THE PROBLEM:
Copy the listing exactly, images excluded.

LISTED RECORDS below:

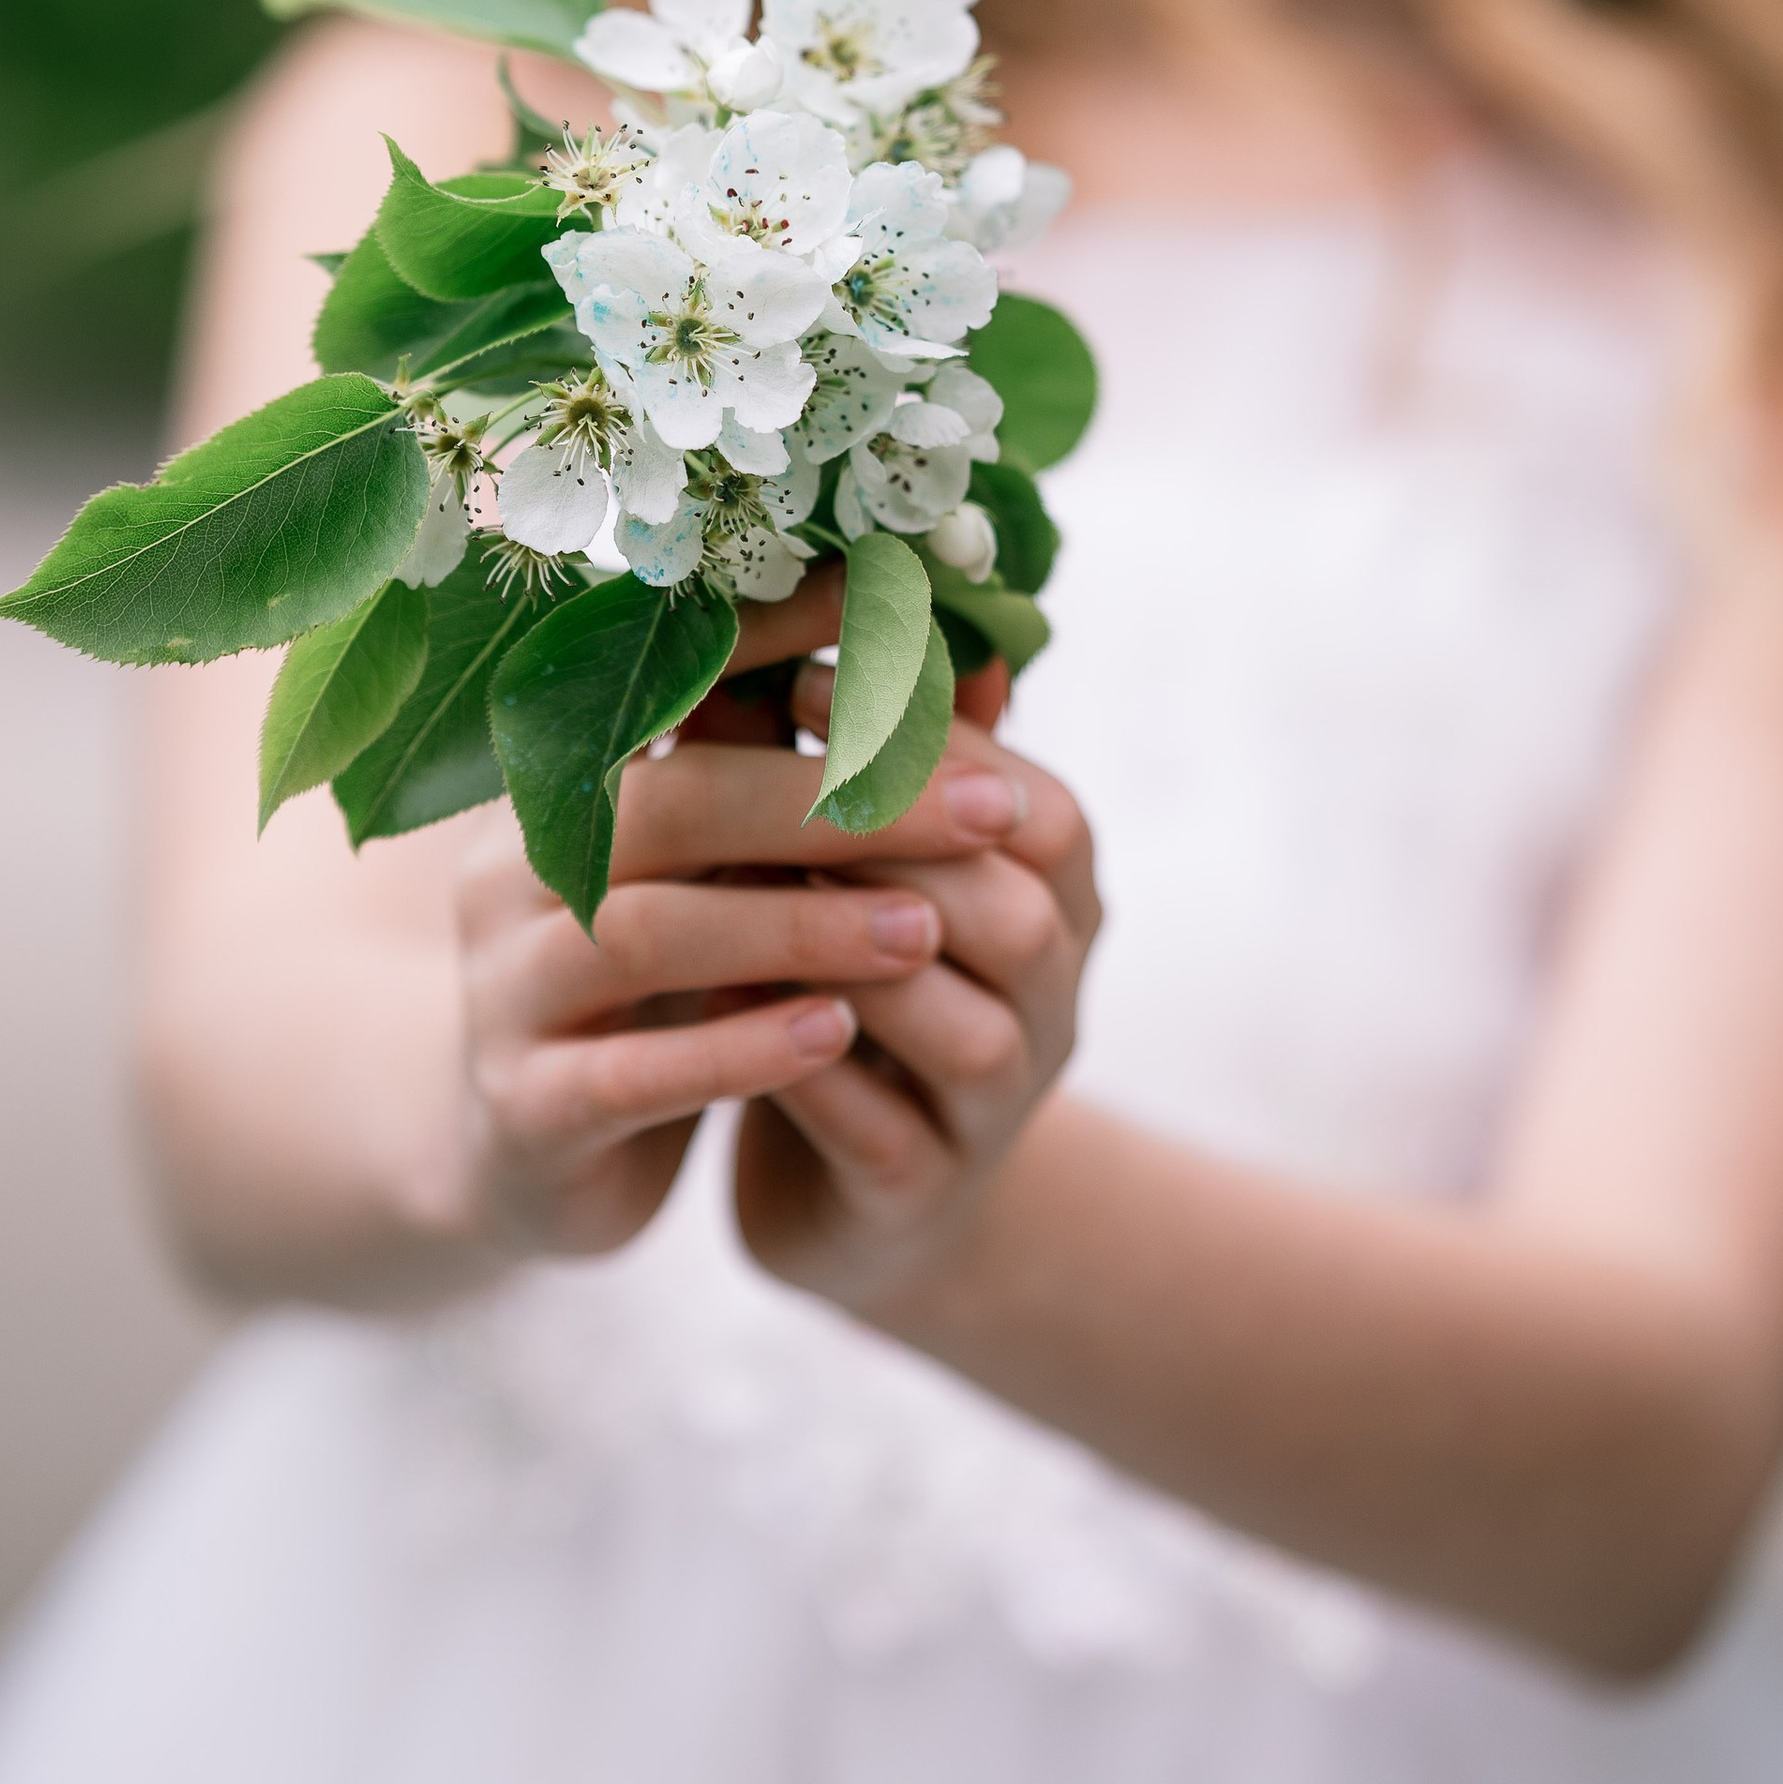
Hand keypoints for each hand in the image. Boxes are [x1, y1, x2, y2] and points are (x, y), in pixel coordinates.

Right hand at [446, 568, 983, 1263]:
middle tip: (980, 813)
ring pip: (646, 932)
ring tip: (923, 933)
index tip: (897, 612)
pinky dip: (741, 1048)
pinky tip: (837, 1034)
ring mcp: (507, 988)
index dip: (778, 640)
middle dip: (832, 803)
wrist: (531, 1153)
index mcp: (559, 782)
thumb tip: (989, 672)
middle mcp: (514, 868)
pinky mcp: (529, 1105)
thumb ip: (826, 777)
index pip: (663, 683)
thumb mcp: (729, 873)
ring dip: (797, 927)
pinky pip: (634, 1072)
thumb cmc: (658, 982)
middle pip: (671, 803)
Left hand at [730, 656, 1098, 1322]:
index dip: (920, 745)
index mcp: (1053, 894)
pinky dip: (807, 1073)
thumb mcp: (847, 851)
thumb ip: (837, 746)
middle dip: (886, 847)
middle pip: (1011, 910)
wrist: (854, 1182)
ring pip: (962, 1029)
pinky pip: (884, 1134)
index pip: (1032, 804)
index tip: (791, 686)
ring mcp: (999, 1109)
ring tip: (738, 903)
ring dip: (845, 961)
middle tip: (760, 792)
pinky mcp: (922, 1195)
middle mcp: (1055, 999)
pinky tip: (727, 1022)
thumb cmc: (842, 968)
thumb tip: (800, 588)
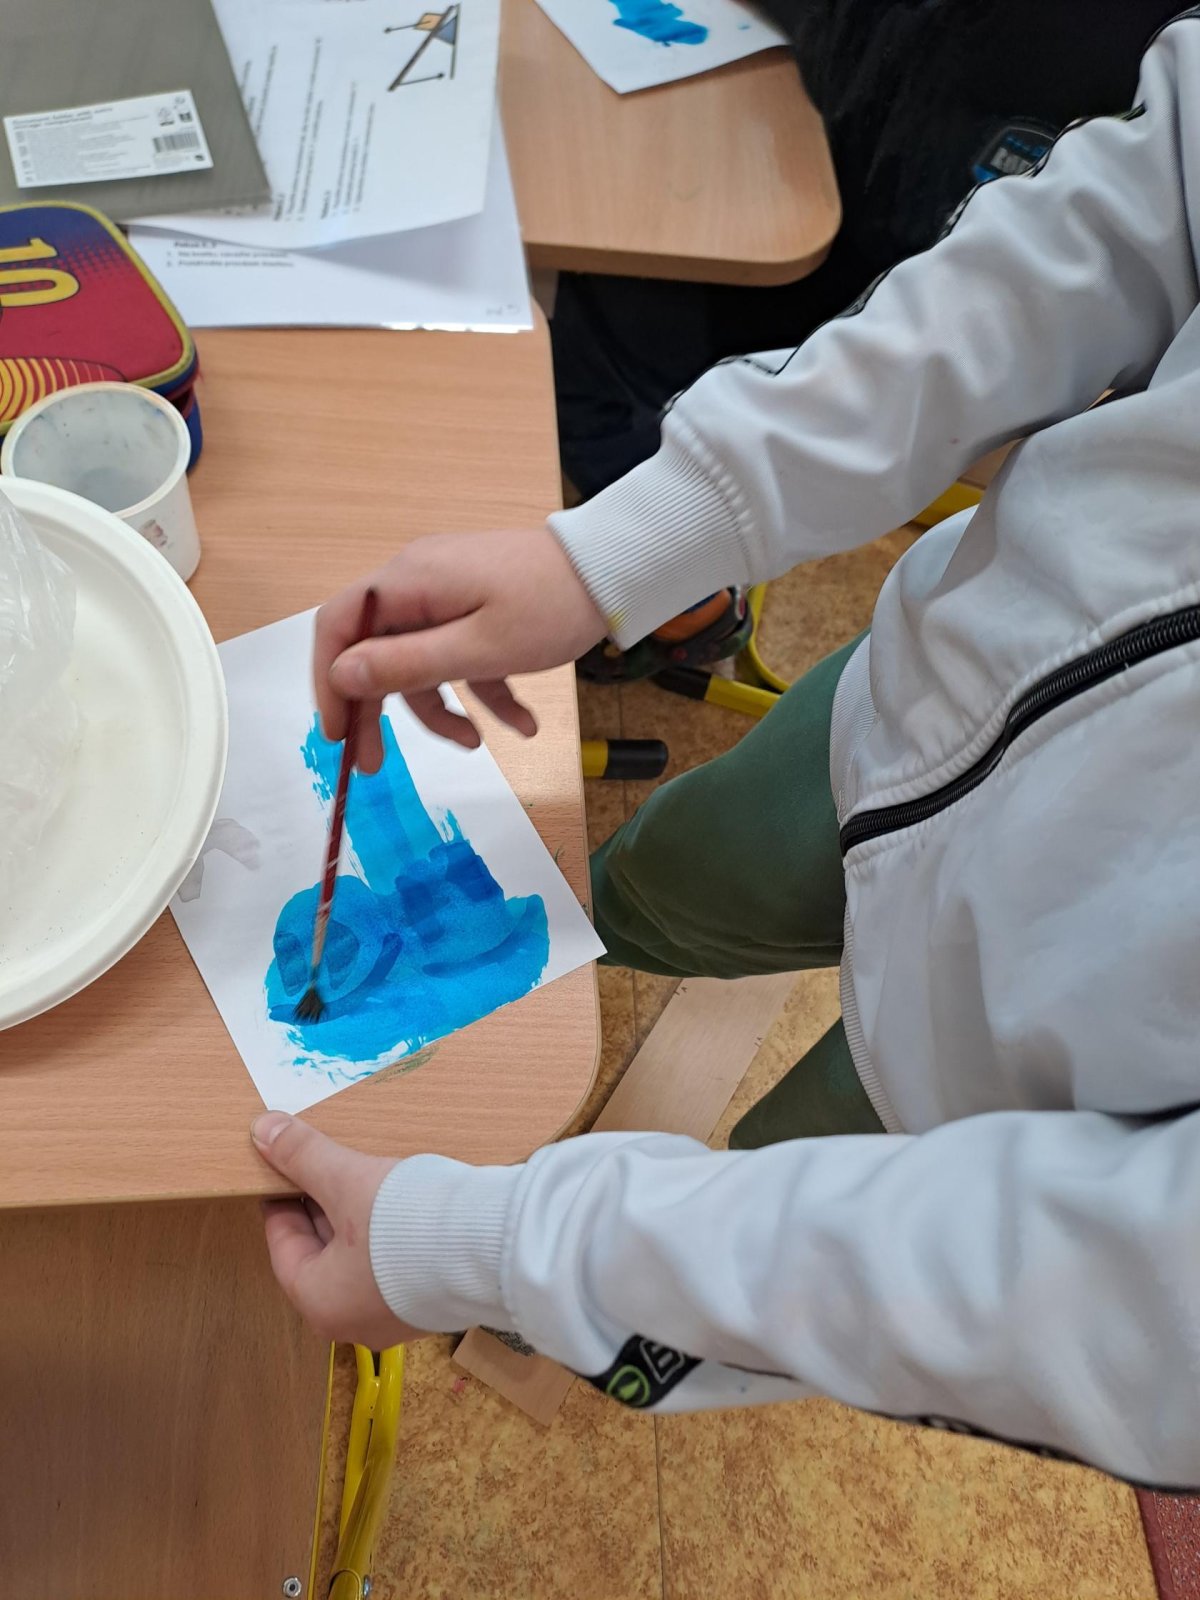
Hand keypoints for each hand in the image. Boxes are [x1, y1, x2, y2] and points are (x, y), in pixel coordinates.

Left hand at [252, 1111, 426, 1347]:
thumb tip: (262, 1129)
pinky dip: (388, 1237)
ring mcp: (396, 1319)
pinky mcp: (431, 1307)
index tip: (284, 1169)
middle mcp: (353, 1322)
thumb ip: (304, 1155)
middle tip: (323, 1167)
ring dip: (356, 1221)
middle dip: (322, 1209)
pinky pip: (394, 1268)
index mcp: (319, 1302)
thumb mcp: (346, 1180)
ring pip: (359, 1262)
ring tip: (363, 1178)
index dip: (283, 1199)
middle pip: (321, 1256)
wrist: (493, 1248)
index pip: (284, 1246)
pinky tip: (401, 1205)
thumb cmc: (405, 1224)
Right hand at [314, 526, 606, 769]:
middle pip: (376, 651)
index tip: (337, 732)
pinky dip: (483, 691)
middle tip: (376, 762)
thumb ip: (406, 664)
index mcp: (408, 582)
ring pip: (422, 661)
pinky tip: (521, 724)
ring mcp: (449, 594)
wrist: (613, 570)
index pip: (338, 626)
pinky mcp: (478, 608)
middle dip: (379, 709)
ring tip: (475, 742)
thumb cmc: (549, 605)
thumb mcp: (478, 648)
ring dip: (443, 707)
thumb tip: (341, 676)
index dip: (328, 681)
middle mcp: (418, 583)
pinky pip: (462, 655)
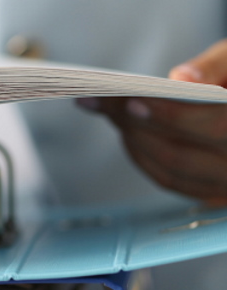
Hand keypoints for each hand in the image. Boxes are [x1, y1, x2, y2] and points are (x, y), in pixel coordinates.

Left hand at [77, 39, 226, 204]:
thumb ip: (215, 67)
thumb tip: (181, 79)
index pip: (213, 129)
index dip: (168, 116)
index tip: (130, 100)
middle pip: (180, 156)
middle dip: (135, 125)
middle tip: (103, 100)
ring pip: (171, 173)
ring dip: (133, 141)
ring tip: (109, 110)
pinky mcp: (214, 194)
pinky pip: (172, 181)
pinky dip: (144, 156)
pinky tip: (128, 131)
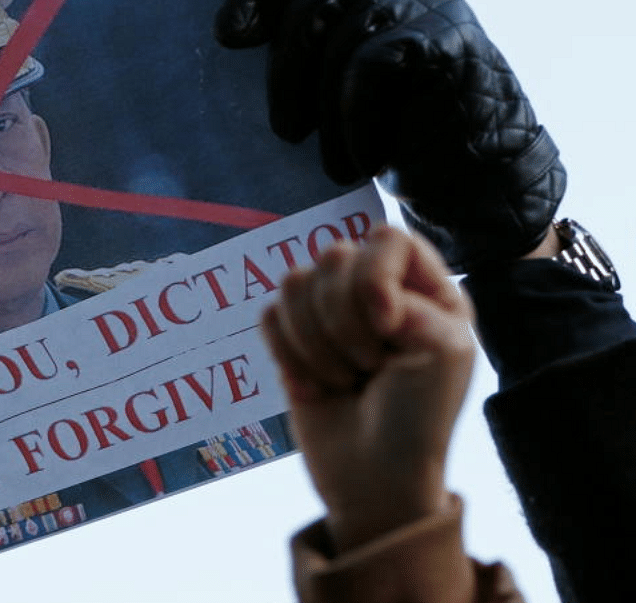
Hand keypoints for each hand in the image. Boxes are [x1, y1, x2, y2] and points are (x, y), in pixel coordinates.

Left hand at [216, 0, 564, 271]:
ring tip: (330, 163)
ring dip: (323, 106)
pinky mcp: (449, 42)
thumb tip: (232, 52)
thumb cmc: (396, 140)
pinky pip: (375, 66)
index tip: (229, 35)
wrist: (477, 185)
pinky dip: (356, 119)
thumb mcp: (336, 93)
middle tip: (286, 130)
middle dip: (287, 66)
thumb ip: (306, 59)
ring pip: (344, 32)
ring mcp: (429, 9)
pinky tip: (360, 159)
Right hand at [261, 226, 475, 551]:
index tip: (388, 327)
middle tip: (372, 366)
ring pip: (293, 283)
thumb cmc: (420, 417)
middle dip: (345, 322)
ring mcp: (330, 314)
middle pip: (332, 258)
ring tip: (346, 379)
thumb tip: (366, 296)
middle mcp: (376, 291)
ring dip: (317, 344)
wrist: (375, 477)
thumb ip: (414, 300)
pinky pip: (268, 316)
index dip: (375, 276)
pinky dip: (289, 356)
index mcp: (425, 288)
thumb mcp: (447, 352)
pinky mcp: (292, 340)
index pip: (386, 238)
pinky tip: (316, 387)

End of LISTED RECORDS.

PROBLEM SOLUTION:
Hand keypoints for each hand in the image. Boxes are [x1, y1, x2, y2] and points are (x, y), in pixel coordinates.

Right hand at [446, 568, 983, 1263]:
middle tip: (980, 813)
ring pip: (646, 932)
ring tip: (923, 933)
index tip: (897, 612)
pinky dip: (741, 1048)
pinky tip: (837, 1034)
ring mcp: (507, 988)
index dip: (778, 640)
middle dip: (832, 803)
wrist: (531, 1153)
index mcp: (559, 782)
thumb tip: (989, 672)
middle mcp: (514, 868)
pinky mcp: (529, 1105)
thumb ip: (826, 777)
index pip: (663, 683)
thumb mcp: (729, 873)
ring dip: (797, 927)
pinky pip: (634, 1072)
thumb cmc: (658, 982)
middle pip: (671, 803)
Left hand at [730, 656, 1098, 1322]:
index dip: (920, 745)
index mcp: (1053, 894)
pinky dip: (807, 1073)
thumb mcp: (847, 851)
thumb ip: (837, 746)
middle dip: (886, 847)
middle pip: (1011, 910)
wrist: (854, 1182)
ring pip: (962, 1029)
pinky pip: (884, 1134)
index pip: (1032, 804)
index tip: (791, 686)
ring mcp: (999, 1109)
ring tip: (738, 903)
ring dip: (845, 961)
middle tip: (760, 792)
pinky mcp: (922, 1195)
middle mcp: (1055, 999)
pinky tip: (727, 1022)
thumb cmc: (842, 968)
thumb tip: (800, 588)
Hand keypoints for each hand in the image. Boxes are [x1, y1, x2, y2] and points are (x, y), in pixel coordinates.

Left hand at [252, 1111, 426, 1347]:
thumb tip: (262, 1129)
pinky dip: (388, 1237)
ring mcp: (396, 1319)
pinky mcp: (431, 1307)
index tip: (284, 1169)
middle mcp: (353, 1322)
thumb ip: (304, 1155)
middle tip: (323, 1167)
ring dip: (356, 1221)
middle dip: (322, 1209)
pinky pip: (394, 1268)
index mcp: (319, 1302)
thumb mcp: (346, 1180)
ring pip: (359, 1262)
ring tip: (363, 1178)
index dip: (283, 1199)
middle pip: (321, 1256)
wrist: (493, 1248)
index pip: (284, 1246)
pinky tip: (401, 1205)
thumb cmc: (405, 1224)
Right hand at [314, 526, 606, 769]:
middle pip: (376, 651)
index tip: (337, 732)
pinky dip: (483, 691)
middle tip: (376, 762)
thumb ip: (406, 664)
index mcp: (408, 582)
ring pip: (422, 661)
pinky tip: (521, 724)
ring mcp: (449, 594)
wrist: (613, 570)
index pip: (338, 626)
pinky mcp: (478, 608)
middle dip: (379, 709)
ring tip: (475, 742)
thumb cmc: (549, 605)
thumb mcp: (478, 648)
ring dip: (443, 707)
thumb tip: (341, 676)
index dip: (328, 681)
middle mcp: (418, 583)
pinky pip: (462, 655)
Hand keypoints for each hand in the image. Boxes are [x1, y1, x2, y2] and points are (x, y), in pixel coordinates.

Left hand at [77, 39, 226, 204]:
thumb ip: (215, 67)
thumb tip: (181, 79)
index pip: (213, 129)
index dip: (168, 116)
index tip: (130, 100)
middle pip: (180, 156)
middle dip: (135, 125)
middle tip: (103, 100)
ring pip: (171, 173)
ring dip: (133, 141)
ring tip: (109, 110)
pinky mcp: (214, 194)
pinky pip: (172, 181)
pinky dip: (144, 156)
pinky tip: (128, 131)
Hand keypoints for each hand in the image. Boxes are [x1, y1, x2, y2] and points are (x, y), in pixel coordinates.

Left hand at [216, 0, 564, 271]:
ring tip: (330, 163)
ring dip: (323, 106)
pinky mcp: (449, 42)
thumb tip: (232, 52)
thumb cmc: (396, 140)
pinky pip: (375, 66)
index tip: (229, 35)
wrist: (477, 185)
pinky dip: (356, 119)
thumb mcp: (336, 93)
middle tip: (286, 130)
middle dip: (287, 66)
thumb ip: (306, 59)
ring pip: (344, 32)
ring mcp: (429, 9)
pinky tip: (360, 159)
Right hand at [261, 226, 475, 551]:
index tip: (388, 327)
middle tip: (372, 366)
ring pip: (293, 283)
thumb cmc: (420, 417)
middle dip: (345, 322)
ring mcp: (330, 314)
middle pip: (332, 258)
ring tip: (346, 379)
thumb tip: (366, 296)
middle mcp: (376, 291)
ring dip: (317, 344)
wrist: (375, 477)
thumb ip: (414, 300)
pinky pip: (268, 316)
index dip: (375, 276)
pinky dip: (289, 356)
index mcp: (425, 288)
thumb mcp: (447, 352)
pinky mcp: (292, 340)
index pip: (386, 238)
pinky tip: (316, 387)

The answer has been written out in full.